O Congresso Nacional havia aprovado o percentual de 40% de consignação, mas a presidente Dilma Rousseff fixou o teto em 35%, sendo que 5% só poderão ser usados para bancar as despesas com cartão de crédito. A parcela do empréstimo é descontada mensalmente direto do salário e do benefício previdenciário. O consultor financeiro Roberto Ferreira lembra que o trabalhador terá de dispor de uma parcela maior do orçamento para pagar o empréstimo. Ele alerta para as despesas fixas com alimentação, habitação, saúde e educação já consomem cerca de 50% da renda das famílias. “O aumento do limite vai estimular as pessoas a correrem atrás de outros empréstimos. No momento de crise e de alta da inadimplência, o consignado deve ser contratado com muito cuidado”, avalia. 

Prioridade

Ferreira acrescenta que os débitos de impostos e taxas com desconto em folha, como o tesouro (União, estado, município), têm prioridade frente ao consignado. Neste caso, se o limite de 35% da renda for ultrapassado, o pagamento do empréstimo será feito através de boleto bancário. Para a coordenadora institucional da Proteste Associação de Consumidores, Maria Inês Dolci, a ampliação do limite do consignado é uma medida “dacroniana”. Ela explica: poderá criar um conforto imediato, mas o público que recorre ao consignado é muito vulnerável e já está endividado. Segundo ela, uma prova é que o endividamento das famílias foi de 46% em abril, o maior percentual em dez anos. Os dados são do Banco Central.

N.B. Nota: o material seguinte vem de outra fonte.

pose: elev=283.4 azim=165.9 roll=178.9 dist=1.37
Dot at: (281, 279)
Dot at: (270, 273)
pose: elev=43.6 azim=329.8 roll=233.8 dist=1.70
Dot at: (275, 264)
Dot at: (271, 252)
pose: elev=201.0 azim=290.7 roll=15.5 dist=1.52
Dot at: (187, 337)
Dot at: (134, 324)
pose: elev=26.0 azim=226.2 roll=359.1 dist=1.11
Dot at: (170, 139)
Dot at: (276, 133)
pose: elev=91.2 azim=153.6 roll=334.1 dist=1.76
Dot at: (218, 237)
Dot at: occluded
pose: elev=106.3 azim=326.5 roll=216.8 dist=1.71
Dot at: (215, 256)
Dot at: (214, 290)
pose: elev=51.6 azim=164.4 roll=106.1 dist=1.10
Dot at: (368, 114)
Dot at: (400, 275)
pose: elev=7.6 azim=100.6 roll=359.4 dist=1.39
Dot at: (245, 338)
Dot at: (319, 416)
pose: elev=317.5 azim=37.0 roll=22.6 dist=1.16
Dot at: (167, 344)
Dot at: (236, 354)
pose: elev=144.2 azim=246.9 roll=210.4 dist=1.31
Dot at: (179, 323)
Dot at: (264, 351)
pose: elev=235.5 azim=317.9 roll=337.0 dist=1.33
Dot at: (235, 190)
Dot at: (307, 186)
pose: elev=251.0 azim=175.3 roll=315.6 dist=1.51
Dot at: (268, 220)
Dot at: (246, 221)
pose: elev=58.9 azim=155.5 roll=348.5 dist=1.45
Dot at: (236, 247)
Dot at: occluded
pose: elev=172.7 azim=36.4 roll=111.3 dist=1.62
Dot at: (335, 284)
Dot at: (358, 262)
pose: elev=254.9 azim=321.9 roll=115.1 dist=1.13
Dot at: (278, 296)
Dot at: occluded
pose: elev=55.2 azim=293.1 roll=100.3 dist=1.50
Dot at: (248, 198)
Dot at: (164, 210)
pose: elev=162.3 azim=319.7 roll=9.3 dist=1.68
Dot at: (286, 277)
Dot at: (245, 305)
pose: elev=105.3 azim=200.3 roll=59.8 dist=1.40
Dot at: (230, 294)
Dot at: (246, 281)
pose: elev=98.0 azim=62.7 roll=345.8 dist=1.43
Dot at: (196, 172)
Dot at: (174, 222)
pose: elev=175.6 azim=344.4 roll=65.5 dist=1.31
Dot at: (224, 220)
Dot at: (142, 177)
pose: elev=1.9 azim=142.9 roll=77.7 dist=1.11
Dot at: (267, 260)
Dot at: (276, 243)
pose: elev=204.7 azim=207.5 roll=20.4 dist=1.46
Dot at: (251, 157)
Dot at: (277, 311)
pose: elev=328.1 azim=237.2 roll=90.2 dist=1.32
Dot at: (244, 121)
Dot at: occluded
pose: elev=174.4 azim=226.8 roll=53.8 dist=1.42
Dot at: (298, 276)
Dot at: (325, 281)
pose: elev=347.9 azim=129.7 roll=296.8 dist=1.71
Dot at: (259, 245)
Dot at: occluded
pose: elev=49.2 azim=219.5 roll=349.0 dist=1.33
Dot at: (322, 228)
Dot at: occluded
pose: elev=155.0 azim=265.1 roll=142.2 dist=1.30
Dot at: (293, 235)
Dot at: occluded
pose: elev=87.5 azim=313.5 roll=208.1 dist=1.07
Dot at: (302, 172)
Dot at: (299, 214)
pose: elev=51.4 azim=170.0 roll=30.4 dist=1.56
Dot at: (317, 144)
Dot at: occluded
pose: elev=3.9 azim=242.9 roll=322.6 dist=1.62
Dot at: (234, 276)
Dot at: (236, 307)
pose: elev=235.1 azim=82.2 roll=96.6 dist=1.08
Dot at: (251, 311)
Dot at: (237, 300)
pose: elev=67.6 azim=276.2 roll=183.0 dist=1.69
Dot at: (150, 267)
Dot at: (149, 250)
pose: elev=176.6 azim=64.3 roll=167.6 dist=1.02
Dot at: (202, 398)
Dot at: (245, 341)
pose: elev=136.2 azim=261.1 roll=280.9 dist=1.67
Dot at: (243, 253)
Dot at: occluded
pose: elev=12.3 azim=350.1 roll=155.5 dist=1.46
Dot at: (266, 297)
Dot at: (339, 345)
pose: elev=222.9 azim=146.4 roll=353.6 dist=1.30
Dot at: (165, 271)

Maria Inês destaca a situação mais grave dos aposentados e pensionistas do INSS, porque são pressionados pelos familiares para contratarem novos empréstimos. Ao mesmo tempo, a explosão do crédito fácil dos últimos anos ampliou o consumo de bens e de serviços, empurrando as famílias para o endividamento. “Nós recomendados que essas pessoas não se aproveitem da ampliação do limite do consignado para contratar novos empréstimos, principalmente para pagar as dívidas, porque isso poderá aprofundar o problema”, reforça a coordenadora da Proteste.